There are two atom name macros as well, a=$backbone (which may be abbreviated as a=$ba), which matches specifically protein backbone atoms, and a sidechain macro, a=$sch, which matches protein sidechain atoms. Both of these can be negated (a!=$backbone or a!=$sch).

Scripting with ScratchScope

In addition to the built-in commands Visible, Select, Lock, Mark and Subset, it’s quite straightforward to use a selection string with any command which operates on a scope, by binding the selection string to the ScratchScope.

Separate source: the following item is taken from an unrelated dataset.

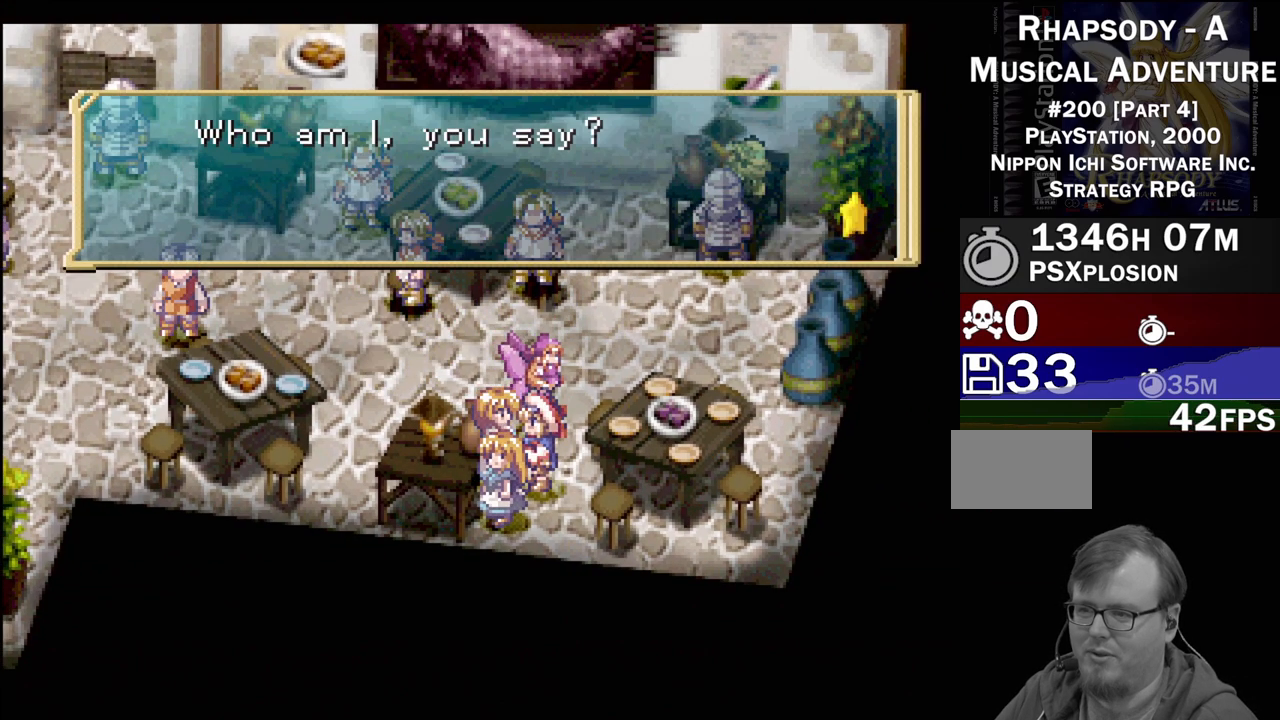
{"buttons": [], "events": [[233, "CROSS", "down"], [317, "CROSS", "up"], [383, "CROSS", "down"], [467, "CROSS", "up"]]}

For example the following function defines an atom coloring command ac:

def ac(color,str):
  Subset("scratch",str)  # use string to make named subset
  ScratchSet("scratch")  # bind it to scratch scope
  AtomColorSetScoped(OEggColor(color),ScratchScope) # use it

With two small helper functions, these types of functions can be made even easier to create:

def ScratchSubset(str):
    Subset("scratch",str)
    ScratchSet("scratch")
    return ScratchScope

def ScratchSubsetList(str):
    Subset("scratch",str)
    ScratchSet("scratch")
    return ScratchList()

With these functions defined, the ac function above and functions similar to it can be easily defined. For example:

def ac(color,str):
    AtomColorSetScoped(color,ScratchSubset(str))

def lc(color,str):
    LabelColorSetScoped(color,ScratchSubset(str))

def center(str):
    ViewerCenterSetScoped(ScratchSubset(str))

def show(str):
    Visible(ScratchSubsetList(str), True)

def hide(str):
    Visible(ScratchSubsetList(str), False)

In this manner, any of the VIDA scripting commands which take a scope argument can be easily expanded to take a selection string.